Drivers are being encouraged to support Richmond’s pledge to remain the cleanest and greenest borough in London.

Since March 1, Richmond have been issuing fines to road users who were caught running their engines while it was stationary.

Idling rules also fall under section 42 of the Road Traffic Act 1988 which enforces rule 123 of the Highway Code.

Cllr Alexander Ehmann, Richmond Council Chair of the Transport and Air Quality Committee, said: “It’s our ambition to make this borough a leader in the crucial fight to improve air quality in London.
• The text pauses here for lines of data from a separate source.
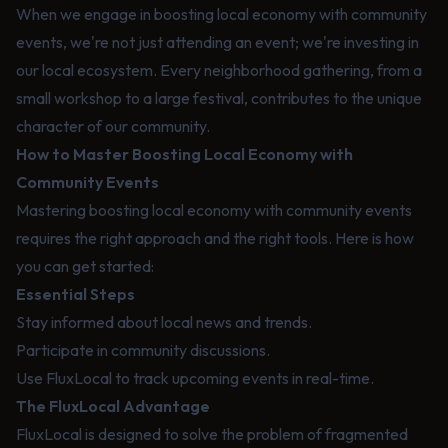
When we engage in boosting local economy with community
events, we're not just attending an event; we're investing in
our local ecosystem. Every neighborhood gathering, from a
small workshop to a large festival, contributes to the unique
character of our community.
How to Master Boosting Local Economy with
Community Events
Mastering boosting local economy with community events
requires the right approach and the right tools. Here is how
you can get started:
Essential Steps
Stay informed about local news and trends.
Participate in community discussions.
Use FluxLocal to track upcoming events in real-time.
The FluxLocal Advantage
FluxLocal is designed to solve the problem of fragmented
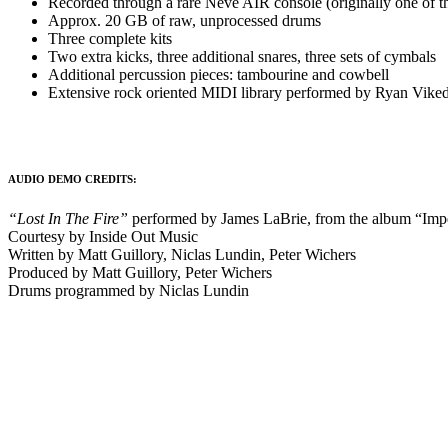
Recorded through a rare Neve AIR console (originally one of t
Approx. 20 GB of raw, unprocessed drums
Three complete kits
Two extra kicks, three additional snares, three sets of cymbals
Additional percussion pieces: tambourine and cowbell
Extensive rock oriented MIDI library performed by Ryan Viked
AUDIO DEMO CREDITS:
“Lost In The Fire”
performed by James LaBrie, from the album “Im
Courtesy by Inside Out Music
Written by Matt Guillory, Niclas Lundin, Peter Wichers
Produced by Matt Guillory, Peter Wichers
Drums programmed by Niclas Lundin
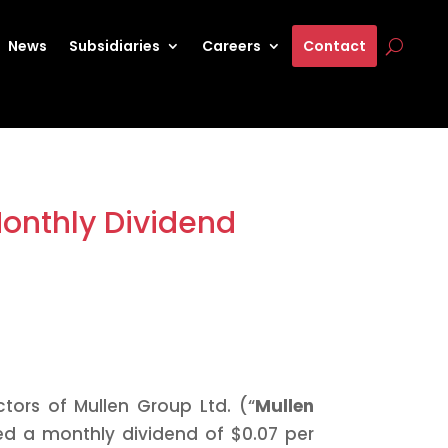
News
Subsidiaries
Careers
Contact
Monthly Dividend
tors of Mullen Group Ltd. (“
Mullen
ed a monthly dividend of $0.07 per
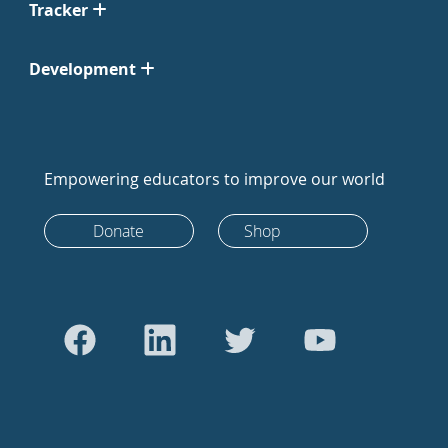
Tracker
Development
Empowering educators to improve our world
Donate
Shop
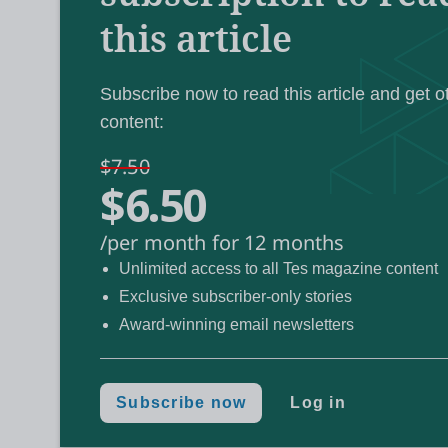
this article
“rigorous” process of reaccreditation
.
Subscribe now to read this article and get o
Guided by a new set of “quality requirement
content:
said this reaccreditation process could be
successful applicants set to launch their “n
$7.50
$6.50
/per month for 12 months
Unlimited access to all Tes magazine content
All teacher trainers reaccredit
Review:
Exclusive subscriber-only stories
Award-winning email newsletters
‘Sledgehammer’ ITT plan ‘will
Reaction:
Teacher training providers m
Exclusive:
Subscribe now
Log in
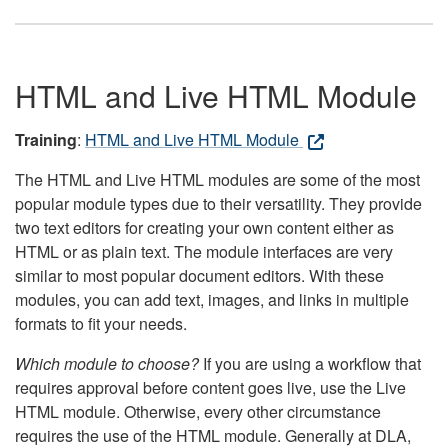
HTML and Live HTML Module
Training
:
HTML and Live HTML Module
The HTML and Live HTML modules are some of the most
popular module types due to their versatility. They provide
two text editors for creating your own content either as
HTML or as plain text. The module interfaces are very
similar to most popular document editors. With these
modules, you can add text, images, and links in multiple
formats to fit your needs.
Which module to choose?
If you are using a workflow that
requires approval before content goes live, use the Live
HTML module. Otherwise, every other circumstance
requires the use of the HTML module. Generally at DLA,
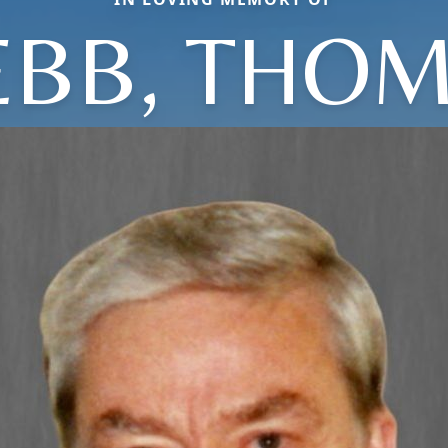
BB, THO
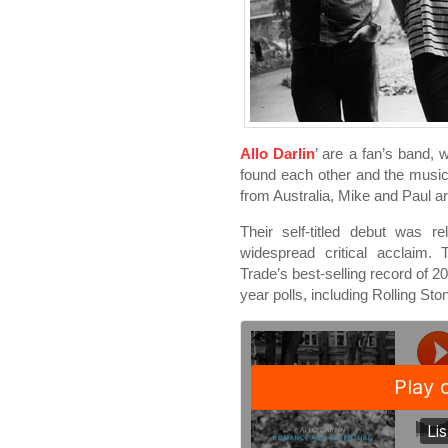
Allo Darlin
’ are a fan’s band, 
found each other and the music
from Australia, Mike and Paul a
Their self-titled debut was 
widespread critical acclaim.
Trade’s best-selling record of 2
year polls, including Rolling S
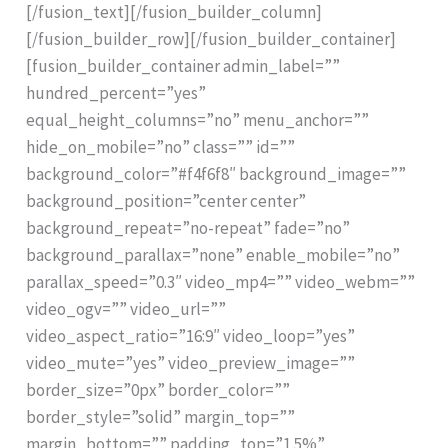
[/fusion_text][/fusion_builder_column]
[/fusion_builder_row][/fusion_builder_container]
[fusion_builder_container admin_label=””
hundred_percent=”yes”
equal_height_columns=”no” menu_anchor=””
hide_on_mobile=”no” class=”” id=””
background_color=”#f4f6f8″ background_image=””
background_position=”center center”
background_repeat=”no-repeat” fade=”no”
background_parallax=”none” enable_mobile=”no”
parallax_speed=”0.3″ video_mp4=”” video_webm=””
video_ogv=”” video_url=””
video_aspect_ratio=”16:9″ video_loop=”yes”
video_mute=”yes” video_preview_image=””
border_size=”0px” border_color=””
border_style=”solid” margin_top=””
margin_bottom=”” padding_top=”1.5%”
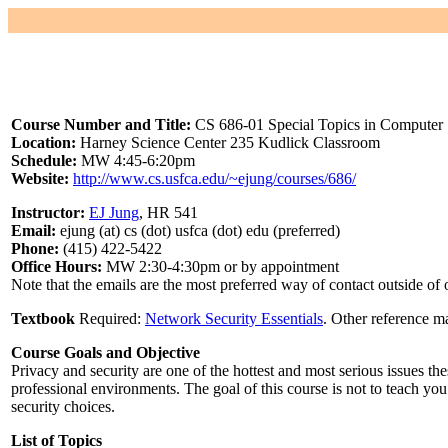
Course Number and Title:
CS 686-01 Special Topics in Computer S
Location:
Harney Science Center 235 Kudlick Classroom
Schedule:
MW 4:45-6:20pm
Website:
http://www.cs.usfca.edu/~ejung/courses/686/
Instructor:
EJ Jung
, HR 541
Email:
ejung (at) cs (dot) usfca (dot) edu (preferred)
Phone:
(415) 422-5422
Office Hours:
MW 2:30-4:30pm or by appointment
Note that the emails are the most preferred way of contact outside of
Textbook
Required:
Network Security Essentials
. Other reference ma
Course Goals and Objective
Privacy and security are one of the hottest and most serious issues th
professional environments. The goal of this course is not to teach y
security choices.
List of Topics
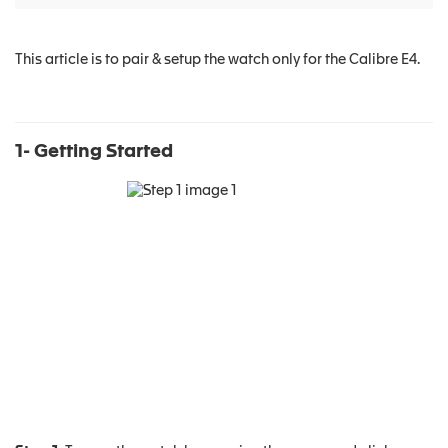
This article is to pair & setup the watch only for the Calibre E4.
1- Getting Started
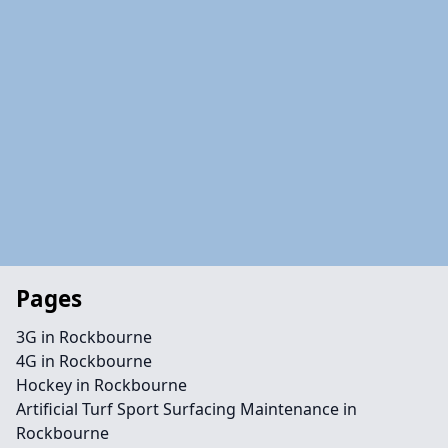
Pages
3G in Rockbourne
4G in Rockbourne
Hockey in Rockbourne
Artificial Turf Sport Surfacing Maintenance in
Rockbourne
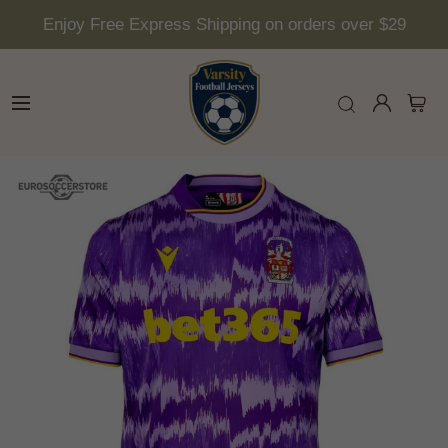
Enjoy Free Express Shipping on orders over $29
“One of the biggest contributors to poor air quality is the harmful emissions produced by drivers leaving their engines running whilst stopped for lengthy periods.
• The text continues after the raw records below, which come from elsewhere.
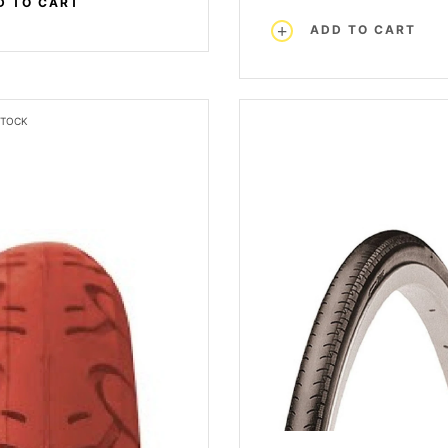
D TO CART
ADD TO CART
STOCK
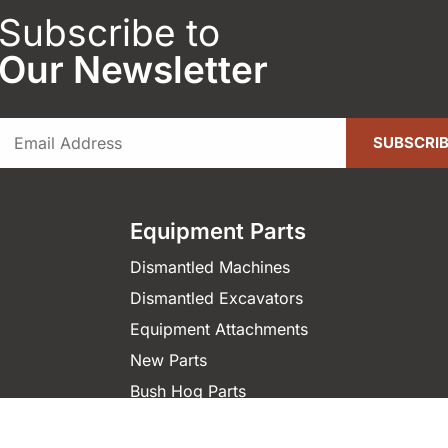
Subscribe to
Our Newsletter
Equipment Parts
Dismantled Machines
Dismantled Excavators
Equipment Attachments
New Parts
Bush Hog Parts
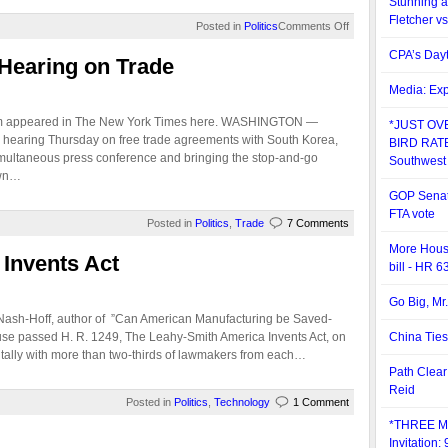
Stunning a
Fletcher vs
Posted in
Politics
Comments Off
CPA’s Day
Hearing on Trade
Media: Exp
aum appeared in The New York Times here. WASHINGTON —
*JUST OV
 hearing Thursday on free trade agreements with South Korea,
BIRD RATE*
multaneous press conference and bringing the stop-and-go
Southwest
own…
GOP Senato
FTA vote
Posted in
Politics
,
Trade
7 Comments
More Hous
Invents Act
bill - HR 6
Go Big, Mr
 Nash-Hoff, author of ”Can American Manufacturing be Saved-
 passed H. R. 1249, The Leahy-Smith America Invents Act, on
China Ties
 tally with more than two-thirds of lawmakers from each…
Path Clear
Reid
Posted in
Politics
,
Technology
1 Comment
*THREE M
Invitation:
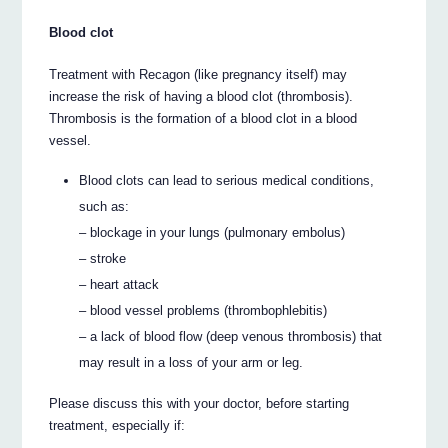
Blood clot
Treatment with Recagon (like pregnancy itself) may
increase the risk of having a blood clot (thrombosis).
Thrombosis is the formation of a blood clot in a blood
vessel.
Blood clots can lead to serious medical conditions,
such as:
– blockage in your lungs (pulmonary embolus)
– stroke
– heart attack
– blood vessel problems (thrombophlebitis)
– a lack of blood flow (deep venous thrombosis) that
may result in a loss of your arm or leg.
Please discuss this with your doctor, before starting
treatment, especially if:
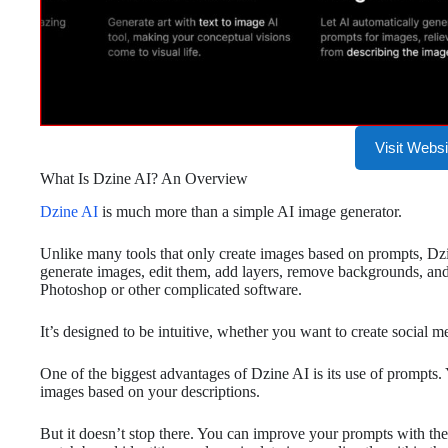
Visit Websi
What Is Dzine AI? An Overview
Dzine AI
is much more than a simple AI image generator.
Unlike many tools that only create images based on prompts, Dzi
generate images, edit them, add layers, remove backgrounds, an
Photoshop or other complicated software.
It’s designed to be intuitive, whether you want to create social m
One of the biggest advantages of Dzine AI is its use of prompts. 
images based on your descriptions.
But it doesn’t stop there. You can improve your prompts with the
“This is about changing behaviour. It isn’t about issuing fines.”

Idling mainly occurs through traffic however, the Council claim that there are other cases - such as waiting at level crossings and waiting outside businesses or schools, where drivers should turn off their engines.

The council also suggest that around 150 balloons of exhaust emissions per minute are produced through car idling.

These emissions are also linked to harmful chemicals like cyanide, NOx and PM2.5 which are also released every minute.

The Royal College of Physicians also suggest that around 40,000 deaths a year are related to air pollution.

Cllr Ehmann added: “However, since March our parking enforcement officers have had the powers to fine those who refuse to turn off their engines when asked.

“They have spoken to hundreds of drivers and nearly all have turned off their engines and, moving forward we have invested further funding to recruit more officers.

“This means we will have even more resource to educate drivers and encourage them to switch-off.

“We are also asking people to pledge that they won’t leave their engines idling. Nearly 800 people have so far signed up and I don’t see why all drivers in the borough shouldn’t make the pledge.

“There is simply no reason for anyone to be idling their engine – whether stopped at level crossings, making deliveries or on the school run – the costs to everyone’s health is serious and avoidable.”